──────── Data section

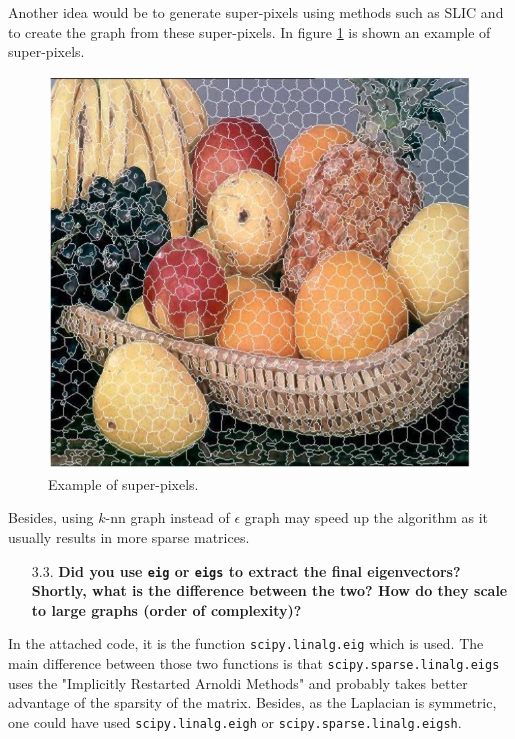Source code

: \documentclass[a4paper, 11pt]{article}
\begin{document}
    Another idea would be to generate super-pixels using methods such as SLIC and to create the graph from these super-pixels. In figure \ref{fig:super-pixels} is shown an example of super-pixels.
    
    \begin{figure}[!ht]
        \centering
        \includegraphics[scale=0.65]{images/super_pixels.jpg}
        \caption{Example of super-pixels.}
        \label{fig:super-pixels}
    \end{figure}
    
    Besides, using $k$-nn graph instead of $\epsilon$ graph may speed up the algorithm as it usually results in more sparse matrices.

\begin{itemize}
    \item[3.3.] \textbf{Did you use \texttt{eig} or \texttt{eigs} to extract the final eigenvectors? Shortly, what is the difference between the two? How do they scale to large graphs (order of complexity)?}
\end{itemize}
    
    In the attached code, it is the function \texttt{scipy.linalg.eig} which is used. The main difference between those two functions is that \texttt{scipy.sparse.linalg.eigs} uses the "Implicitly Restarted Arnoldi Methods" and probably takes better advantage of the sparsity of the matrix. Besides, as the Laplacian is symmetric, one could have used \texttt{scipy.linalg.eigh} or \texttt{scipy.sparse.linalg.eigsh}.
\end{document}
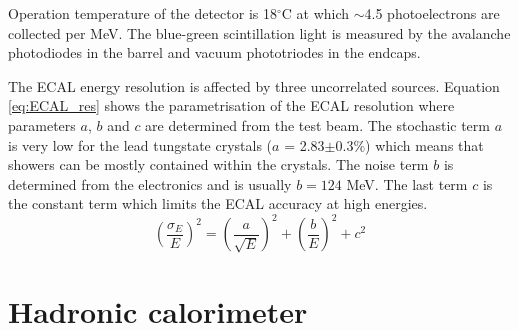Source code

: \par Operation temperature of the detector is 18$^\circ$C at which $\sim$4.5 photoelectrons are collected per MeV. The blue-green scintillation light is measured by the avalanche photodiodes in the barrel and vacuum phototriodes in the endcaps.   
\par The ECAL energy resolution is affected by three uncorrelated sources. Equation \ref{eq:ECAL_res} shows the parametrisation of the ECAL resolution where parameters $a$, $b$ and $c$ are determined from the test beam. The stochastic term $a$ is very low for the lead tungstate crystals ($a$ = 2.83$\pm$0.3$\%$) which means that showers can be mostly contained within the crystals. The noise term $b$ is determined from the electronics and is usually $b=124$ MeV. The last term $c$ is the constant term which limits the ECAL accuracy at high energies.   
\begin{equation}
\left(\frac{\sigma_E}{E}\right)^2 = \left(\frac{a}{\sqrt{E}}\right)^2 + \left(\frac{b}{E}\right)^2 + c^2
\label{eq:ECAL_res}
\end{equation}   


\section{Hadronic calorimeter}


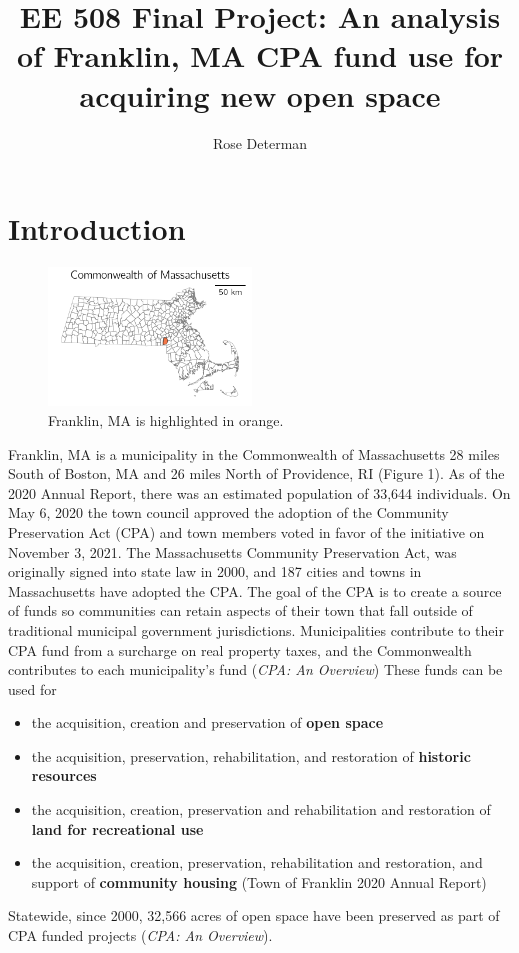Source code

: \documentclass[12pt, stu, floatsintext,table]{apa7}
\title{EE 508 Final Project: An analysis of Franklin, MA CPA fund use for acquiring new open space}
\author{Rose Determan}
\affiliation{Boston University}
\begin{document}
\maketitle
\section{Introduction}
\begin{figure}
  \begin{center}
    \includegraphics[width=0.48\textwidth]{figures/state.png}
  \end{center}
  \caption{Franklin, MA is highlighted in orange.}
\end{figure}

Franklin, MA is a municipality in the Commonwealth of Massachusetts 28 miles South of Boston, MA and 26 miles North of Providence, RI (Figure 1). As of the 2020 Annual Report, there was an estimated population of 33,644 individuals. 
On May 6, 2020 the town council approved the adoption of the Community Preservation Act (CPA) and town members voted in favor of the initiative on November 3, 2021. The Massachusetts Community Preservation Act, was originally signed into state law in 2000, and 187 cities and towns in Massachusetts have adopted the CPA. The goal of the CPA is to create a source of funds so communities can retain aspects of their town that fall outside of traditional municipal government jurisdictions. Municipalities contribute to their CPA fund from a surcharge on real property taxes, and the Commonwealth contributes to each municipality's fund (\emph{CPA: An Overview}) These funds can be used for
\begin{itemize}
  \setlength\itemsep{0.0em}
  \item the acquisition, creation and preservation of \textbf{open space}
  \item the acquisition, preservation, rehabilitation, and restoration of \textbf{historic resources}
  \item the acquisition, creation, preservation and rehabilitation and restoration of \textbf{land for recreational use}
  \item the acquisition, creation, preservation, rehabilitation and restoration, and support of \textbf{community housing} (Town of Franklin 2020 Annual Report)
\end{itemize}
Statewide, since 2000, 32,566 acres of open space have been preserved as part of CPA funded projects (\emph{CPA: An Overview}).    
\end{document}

────────────────

# Task directions
Pictures are to be excluded; the records themselves are to be reproduced exactly.

# Response
Source code

: \documentclass[a4paper, 11pt]{article}
\begin{document}
    Another idea would be to generate super-pixels using methods such as SLIC and to create the graph from these super-pixels. In figure \ref{fig:super-pixels} is shown an example of super-pixels.
    
    \begin{figure}[!ht]
        \centering
        \includegraphics[scale=0.65]{images/super_pixels.jpg}
        \caption{Example of super-pixels.}
        \label{fig:super-pixels}
    \end{figure}
    
    Besides, using $k$-nn graph instead of $\epsilon$ graph may speed up the algorithm as it usually results in more sparse matrices.

\begin{itemize}
    \item[3.3.] \textbf{Did you use \texttt{eig} or \texttt{eigs} to extract the final eigenvectors? Shortly, what is the difference between the two? How do they scale to large graphs (order of complexity)?}
\end{itemize}
    
    In the attached code, it is the function \texttt{scipy.linalg.eig} which is used. The main difference between those two functions is that \texttt{scipy.sparse.linalg.eigs} uses the "Implicitly Restarted Arnoldi Methods" and probably takes better advantage of the sparsity of the matrix. Besides, as the Laplacian is symmetric, one could have used \texttt{scipy.linalg.eigh} or \texttt{scipy.sparse.linalg.eigsh}.
\end{document}
Source code

: \par Operation temperature of the detector is 18$^\circ$C at which $\sim$4.5 photoelectrons are collected per MeV. The blue-green scintillation light is measured by the avalanche photodiodes in the barrel and vacuum phototriodes in the endcaps.   
\par The ECAL energy resolution is affected by three uncorrelated sources. Equation \ref{eq:ECAL_res} shows the parametrisation of the ECAL resolution where parameters $a$, $b$ and $c$ are determined from the test beam. The stochastic term $a$ is very low for the lead tungstate crystals ($a$ = 2.83$\pm$0.3$\%$) which means that showers can be mostly contained within the crystals. The noise term $b$ is determined from the electronics and is usually $b=124$ MeV. The last term $c$ is the constant term which limits the ECAL accuracy at high energies.   
\begin{equation}
\left(\frac{\sigma_E}{E}\right)^2 = \left(\frac{a}{\sqrt{E}}\right)^2 + \left(\frac{b}{E}\right)^2 + c^2
\label{eq:ECAL_res}
\end{equation}   


\section{Hadronic calorimeter}


Source code

: \documentclass[12pt, stu, floatsintext,table]{apa7}
\title{EE 508 Final Project: An analysis of Franklin, MA CPA fund use for acquiring new open space}
\author{Rose Determan}
\affiliation{Boston University}
\begin{document}
\maketitle
\section{Introduction}
\begin{figure}
  \begin{center}
    \includegraphics[width=0.48\textwidth]{figures/state.png}
  \end{center}
  \caption{Franklin, MA is highlighted in orange.}
\end{figure}

Franklin, MA is a municipality in the Commonwealth of Massachusetts 28 miles South of Boston, MA and 26 miles North of Providence, RI (Figure 1). As of the 2020 Annual Report, there was an estimated population of 33,644 individuals. 
On May 6, 2020 the town council approved the adoption of the Community Preservation Act (CPA) and town members voted in favor of the initiative on November 3, 2021. The Massachusetts Community Preservation Act, was originally signed into state law in 2000, and 187 cities and towns in Massachusetts have adopted the CPA. The goal of the CPA is to create a source of funds so communities can retain aspects of their town that fall outside of traditional municipal government jurisdictions. Municipalities contribute to their CPA fund from a surcharge on real property taxes, and the Commonwealth contributes to each municipality's fund (\emph{CPA: An Overview}) These funds can be used for
\begin{itemize}
  \setlength\itemsep{0.0em}
  \item the acquisition, creation and preservation of \textbf{open space}
  \item the acquisition, preservation, rehabilitation, and restoration of \textbf{historic resources}
  \item the acquisition, creation, preservation and rehabilitation and restoration of \textbf{land for recreational use}
  \item the acquisition, creation, preservation, rehabilitation and restoration, and support of \textbf{community housing} (Town of Franklin 2020 Annual Report)
\end{itemize}
Statewide, since 2000, 32,566 acres of open space have been preserved as part of CPA funded projects (\emph{CPA: An Overview}).    
\end{document}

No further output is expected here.